For any pie to be successful, the first prerequisite is an excellent crust. To me, this means two things: buttery-rich and flaky. This method provides both .
Regardless of flour blend or filling, the innovative pie dough technique described below will produce a puffy, delectable crust. Smearing the fat (ALWAYS butter!) into dry dough, then gently spritzing water onto the dough/butter mixture, are the essential steps. Keeping track of water use with a kitchen scale guarantees precision and repeatability.
See why the attendees at my pie baking Zoom class were ecstatic with the pies they made!
Yield: Recipe specific. See individual pie recipes.
Tools needed: Very large bowl. Sharp knife. Cutting board. Plant mister or spritzer. Kitchen scale. Silicone spatula. Plastic wrap. Rolling pin.
Time to make: 15 minutes.
The pie crust flour blends on this website have been formulated to pair with specific pie fillings, and thus contain many different flours in differing ratios. The technique described here will work with all these blends.
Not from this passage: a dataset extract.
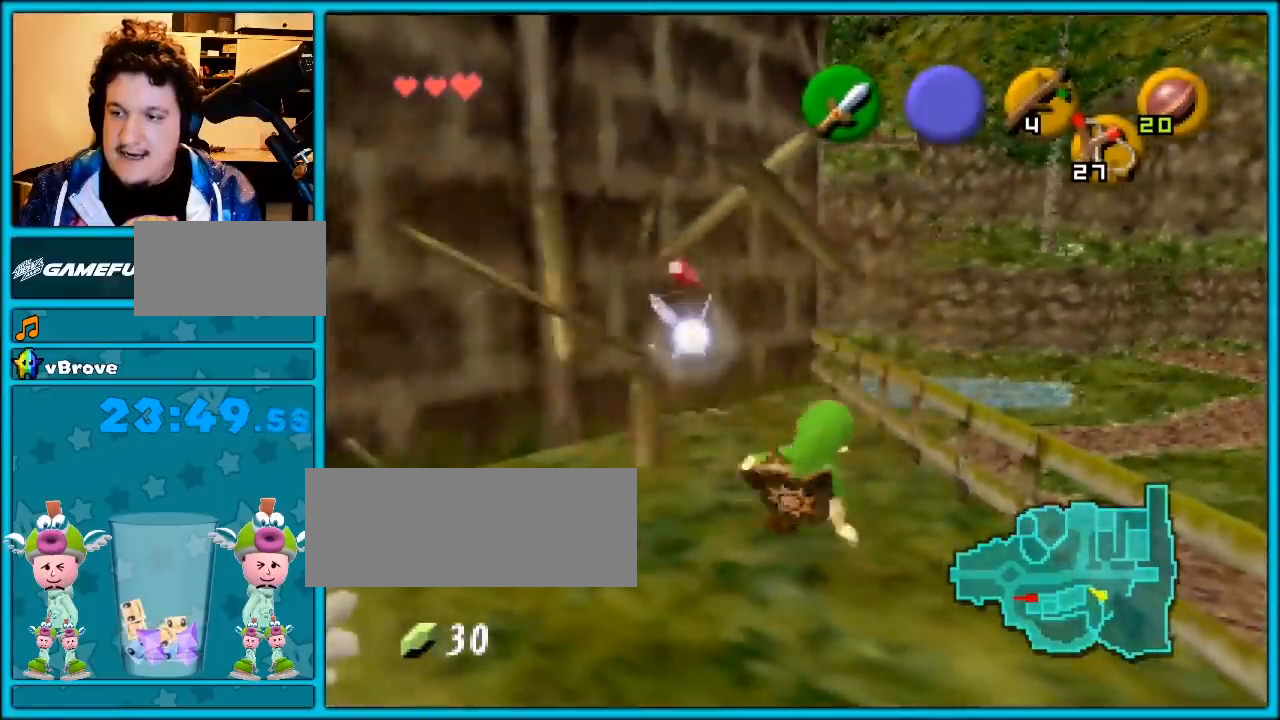
{"buttons": [], "left_stick": "up", "events": [[117, "left_stick", "up-left"], [400, "left_stick", "up"]]}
Due to regional variations in humidity and temperature, as well as the amount of dough required for individual recipes, the amount of water/vinegar needed will vary.
1) Place flour blend, salt if required, sugar if required, and xanthan gum into the large bowl. Whisk these ingredients together until well blended. In a plant mister or spritzer, mix vinegar and ice water. Hold in refrigerator.
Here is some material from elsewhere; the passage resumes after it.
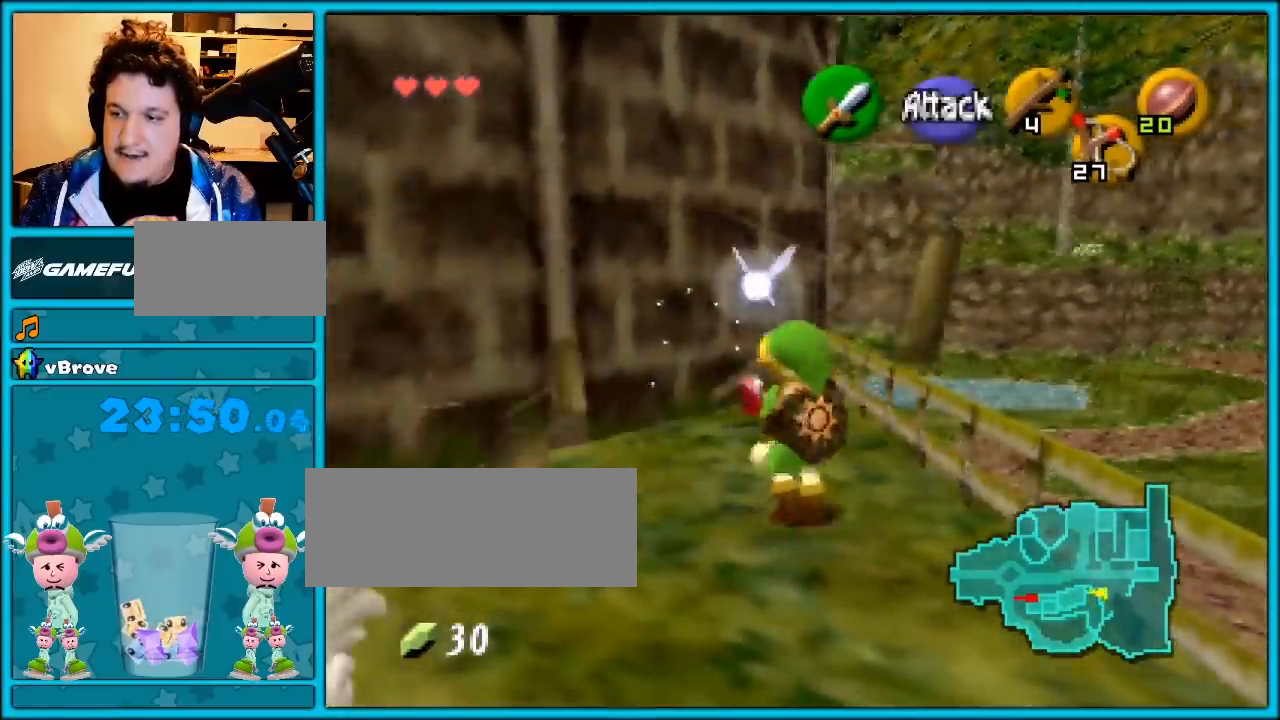
{"buttons": [], "left_stick": "center", "events": [[367, "left_stick", "center"]]}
2) Cut the butter across the end of the stick into slices about 1/16 to 1/8 inch thick. Place the cut pieces into the bowl of dry ingredients, tossing occasionally with your fingers to assure that all the butter pieces are well-coated with flour.
3) Gently toss butter to assure an even distribution of pieces throughout the flour mix. Be careful not to break up or reduce the sizes of the pieces. Then, using the palm of your hands and/or your knuckles, press and smear the butter pieces into large thin slabs. Gently toss the butter/flour mix from time to time to assure that all the butter is flattened and coated with flour.
4) Remove water/vinegar mix from refrigeration. Place spritzer onto the kitchen scale and "zero out" (tare) the scale. Gently spritz the flour/butter mix in the large bowl until the top layer is clearly wet. Return spritzer to scale but DO NOT zero out.
5) Using the spatula, gently scrape down along the sides of the bowl and toss the butter/flour mix until only dry parts are on top. Spritz this layer until wet, again returning spritzer to scale without zeroing out the scale.
6) Continue tossing, spritzing, and tossing (always gently!) until the scale indicates just below the amount of water/vinegar specified for the recipe. Note that regional humidity and temperature will effect the dough's ability to absorb water, It is better to stop too early than too late. More water may be spritzed into the dough at the next step, if necessary.
7) Turn dough out onto a sheet of plastic wrap. Place your hands under the wrap and coax the dough into a rectangle. Fold the edges of the wrap up and over the dough. Gently pound the dough through the wrap until it forms a long rectangle within the wrap. Open the wrap and fold the dough in half with a crease along the short side. Look to see if the dough has begun to moisten and is gaining flexibility and cohesion ("Coming together").
8) Cover dough, pound, uncover and fold, up to two more times. If dough has not come together after these three folds, lightly spritz any visible dry spots and fold/pound again. Repeat if necessary. Note: 3 to 5 folds total provide the flakiest dough.
9) Wrap dough securely in the plastic wrap, taking care to keep dough flat. DO NOT roll into a ball. Place into refrigerator for at least 2 hours and preferably overnight.
See individual pie recipes for rolling and baking instructions.